» EXERCISE DIRECTIONS
In the entries below, find the line with "5. When was" and the line with "d. Discover at"; give again those lines and every line between them, exactly.

» PROVIDED MATERIAL
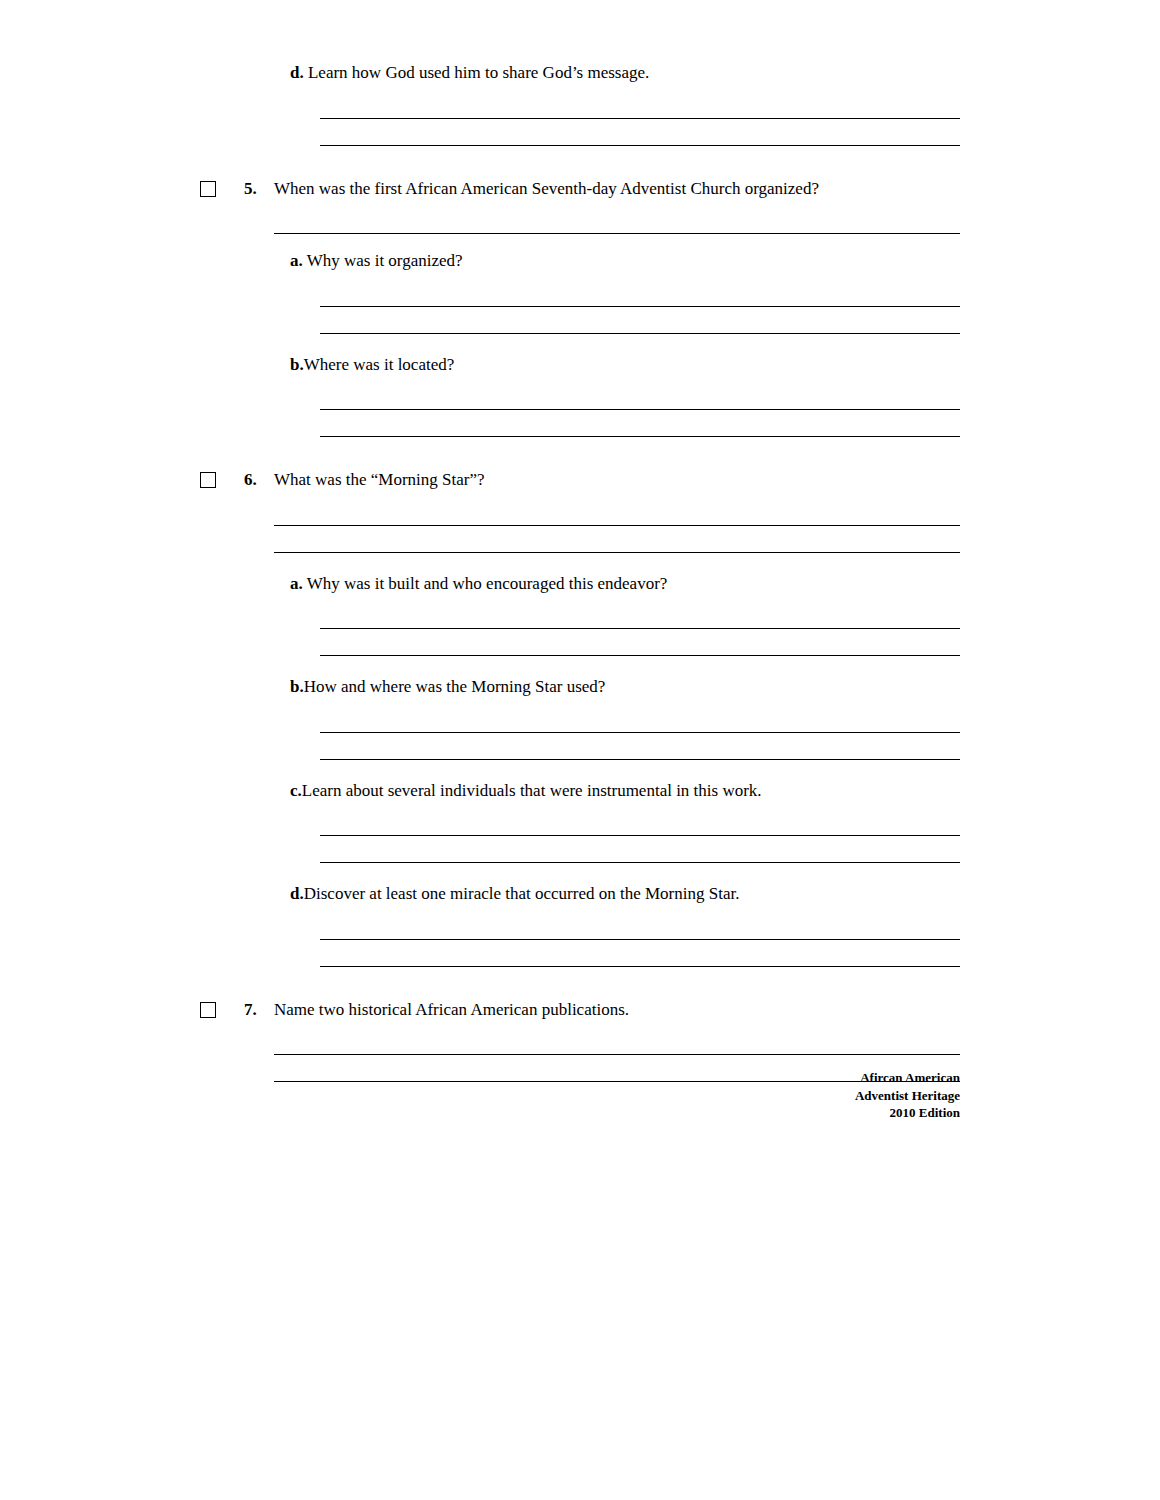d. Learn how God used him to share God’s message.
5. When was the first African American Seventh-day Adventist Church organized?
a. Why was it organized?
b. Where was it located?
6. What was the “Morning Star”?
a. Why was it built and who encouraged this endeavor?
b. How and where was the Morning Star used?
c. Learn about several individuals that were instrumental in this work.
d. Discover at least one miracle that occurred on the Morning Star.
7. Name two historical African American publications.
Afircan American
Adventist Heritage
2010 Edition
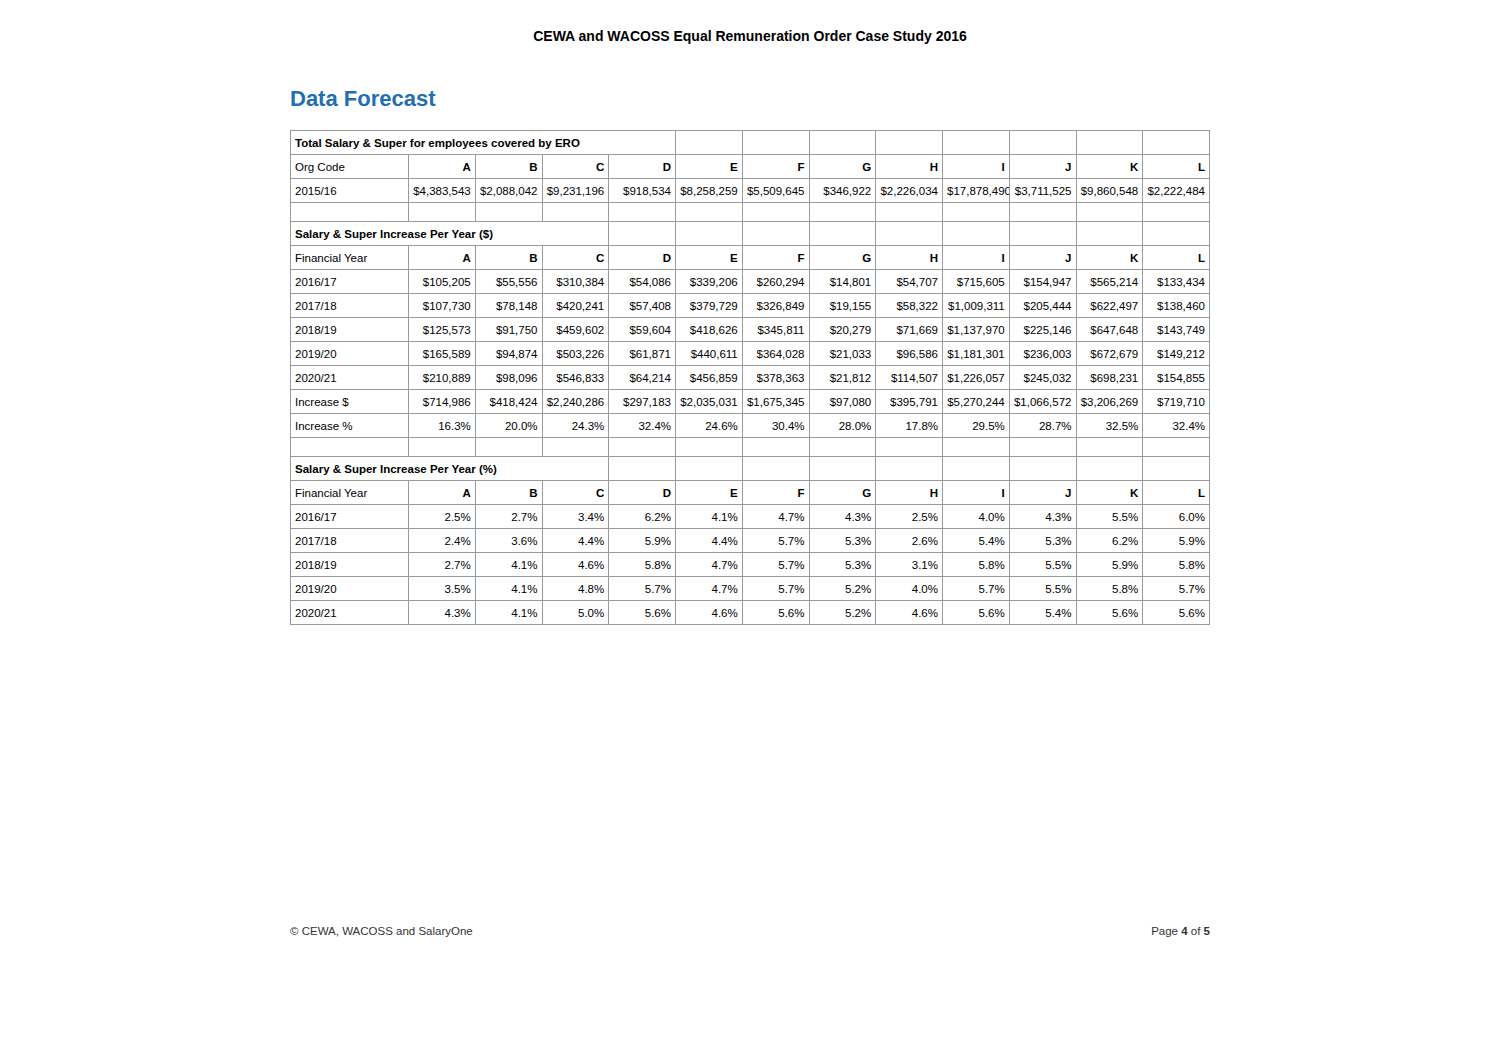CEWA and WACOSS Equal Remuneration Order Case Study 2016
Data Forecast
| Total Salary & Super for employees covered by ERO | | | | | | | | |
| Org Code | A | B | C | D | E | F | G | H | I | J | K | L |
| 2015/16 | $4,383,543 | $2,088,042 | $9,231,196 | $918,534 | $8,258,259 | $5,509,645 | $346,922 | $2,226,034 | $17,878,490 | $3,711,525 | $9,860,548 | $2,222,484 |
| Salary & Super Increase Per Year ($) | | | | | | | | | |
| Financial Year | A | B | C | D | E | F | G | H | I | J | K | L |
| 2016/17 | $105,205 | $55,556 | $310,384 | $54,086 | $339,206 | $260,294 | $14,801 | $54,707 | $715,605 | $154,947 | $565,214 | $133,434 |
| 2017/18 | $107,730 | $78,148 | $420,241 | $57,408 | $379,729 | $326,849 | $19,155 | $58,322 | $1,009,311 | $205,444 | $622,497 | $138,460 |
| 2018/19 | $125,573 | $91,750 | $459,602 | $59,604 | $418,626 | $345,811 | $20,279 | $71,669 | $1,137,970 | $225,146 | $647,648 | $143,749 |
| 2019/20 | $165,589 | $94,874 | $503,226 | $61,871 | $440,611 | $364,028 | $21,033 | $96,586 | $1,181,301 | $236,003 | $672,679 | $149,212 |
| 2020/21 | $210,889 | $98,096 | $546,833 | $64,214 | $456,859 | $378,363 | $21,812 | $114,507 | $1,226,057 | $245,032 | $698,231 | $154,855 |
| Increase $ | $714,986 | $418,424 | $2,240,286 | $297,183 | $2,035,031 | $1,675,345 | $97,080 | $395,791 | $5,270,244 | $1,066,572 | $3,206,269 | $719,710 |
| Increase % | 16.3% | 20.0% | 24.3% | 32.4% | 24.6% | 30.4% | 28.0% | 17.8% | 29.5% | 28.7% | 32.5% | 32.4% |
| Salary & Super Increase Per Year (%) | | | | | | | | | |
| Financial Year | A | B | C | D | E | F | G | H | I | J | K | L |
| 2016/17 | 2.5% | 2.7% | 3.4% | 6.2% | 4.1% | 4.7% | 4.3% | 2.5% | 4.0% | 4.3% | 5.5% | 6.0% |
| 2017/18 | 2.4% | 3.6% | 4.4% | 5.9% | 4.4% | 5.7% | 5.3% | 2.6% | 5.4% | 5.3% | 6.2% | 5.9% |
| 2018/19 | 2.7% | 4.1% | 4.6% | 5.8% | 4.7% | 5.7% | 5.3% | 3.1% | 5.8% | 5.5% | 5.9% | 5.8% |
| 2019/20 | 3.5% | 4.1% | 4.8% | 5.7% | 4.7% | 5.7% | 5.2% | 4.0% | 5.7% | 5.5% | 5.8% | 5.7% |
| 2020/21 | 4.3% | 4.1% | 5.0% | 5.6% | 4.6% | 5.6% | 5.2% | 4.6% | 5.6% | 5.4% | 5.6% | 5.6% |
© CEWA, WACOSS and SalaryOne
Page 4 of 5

» RESPONSE
5. When was the first African American Seventh-day Adventist Church organized?
a. Why was it organized?
b. Where was it located?
6. What was the “Morning Star”?
a. Why was it built and who encouraged this endeavor?
b. How and where was the Morning Star used?
c. Learn about several individuals that were instrumental in this work.
d. Discover at least one miracle that occurred on the Morning Star.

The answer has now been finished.